“Mark,” he said in a sleepy, good-natured sort of rumble, and grinned at me. “Who’re you?”
“What’re you doing here?” I asked instead of answering. He arched one eyebrow and looked my naked self over, then lifted the covers a few inches to inspect his own lower half.
“I’d say I’m havin’ a real good night.” He grinned again and flopped back onto my bed, arms folded behind his head. His hair was this amazing color between blond and brown, not dishwater, but glimmering with shadows and streaks of light. His folded-back arms displayed smoothly muscular triceps. Who ever heard of someone having noticeably beautiful triceps, for heaven’s sake? The puff of hair in his armpits was, at least, an ordinary brown and not waxed away. That would’ve been more than I could handle.
“So who’re you?” he asked again, pleasantly. More than pleasantly. More like the cat who’d stolen the cream, eaten the canary and then knocked the dog out of the sunbeam so he could loll in it undisturbed.
For a moment I was tempted to open the curtains so I could see if he’d stretch out and expose his belly to the morning sunlight. God should be so good as to give every woman such a view once in her life.
The thing was—well, there were many things. Many, many things and all of them led back to me being unable to think of the last time I’d done something so astoundingly stupid.
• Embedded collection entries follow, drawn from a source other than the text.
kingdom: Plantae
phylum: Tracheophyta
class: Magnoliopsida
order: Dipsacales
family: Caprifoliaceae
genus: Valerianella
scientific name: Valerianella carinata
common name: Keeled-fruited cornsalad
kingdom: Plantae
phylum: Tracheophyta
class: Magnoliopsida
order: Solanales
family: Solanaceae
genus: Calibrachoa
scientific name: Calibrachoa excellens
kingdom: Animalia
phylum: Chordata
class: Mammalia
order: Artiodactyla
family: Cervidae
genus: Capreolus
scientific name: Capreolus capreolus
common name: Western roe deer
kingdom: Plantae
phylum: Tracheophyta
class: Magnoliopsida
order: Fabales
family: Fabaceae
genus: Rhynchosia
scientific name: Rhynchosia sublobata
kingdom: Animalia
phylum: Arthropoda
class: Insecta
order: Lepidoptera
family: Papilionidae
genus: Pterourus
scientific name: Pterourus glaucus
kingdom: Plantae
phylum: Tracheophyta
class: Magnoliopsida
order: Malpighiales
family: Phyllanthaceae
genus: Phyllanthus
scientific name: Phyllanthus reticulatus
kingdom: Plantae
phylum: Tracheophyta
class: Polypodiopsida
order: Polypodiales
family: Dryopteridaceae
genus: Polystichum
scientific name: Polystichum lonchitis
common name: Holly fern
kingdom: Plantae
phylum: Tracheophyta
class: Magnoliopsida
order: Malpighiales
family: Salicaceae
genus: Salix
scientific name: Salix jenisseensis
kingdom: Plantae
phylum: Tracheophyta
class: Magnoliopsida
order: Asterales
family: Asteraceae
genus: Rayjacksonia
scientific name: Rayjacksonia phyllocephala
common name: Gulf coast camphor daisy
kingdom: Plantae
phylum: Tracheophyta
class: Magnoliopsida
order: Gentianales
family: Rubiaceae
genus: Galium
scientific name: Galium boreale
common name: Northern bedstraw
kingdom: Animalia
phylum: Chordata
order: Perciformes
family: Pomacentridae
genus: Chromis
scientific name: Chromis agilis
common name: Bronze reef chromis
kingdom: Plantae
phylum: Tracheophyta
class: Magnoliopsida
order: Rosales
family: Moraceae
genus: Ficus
No, that wasn’t true. I knew exactly the last time I’d done something so astoundingly stupid. I’d been fifteen, and I’d have hoped the intervening thirteen years of experience would be enough to keep me from doing it again. Only I hadn’t been shitface drunk then, and if the God who was kind enough to provide the gorgeous man in my bed was genuinely kind, there wouldn’t be the same consequences there’d been then.
The point was, Mark was so far out of my league it wasn’t even funny. I didn’t think I’d said that out loud until he pushed up on an elbow again and looked me over a second time before saying, “I beg to differ,” in a mildly affronted tone.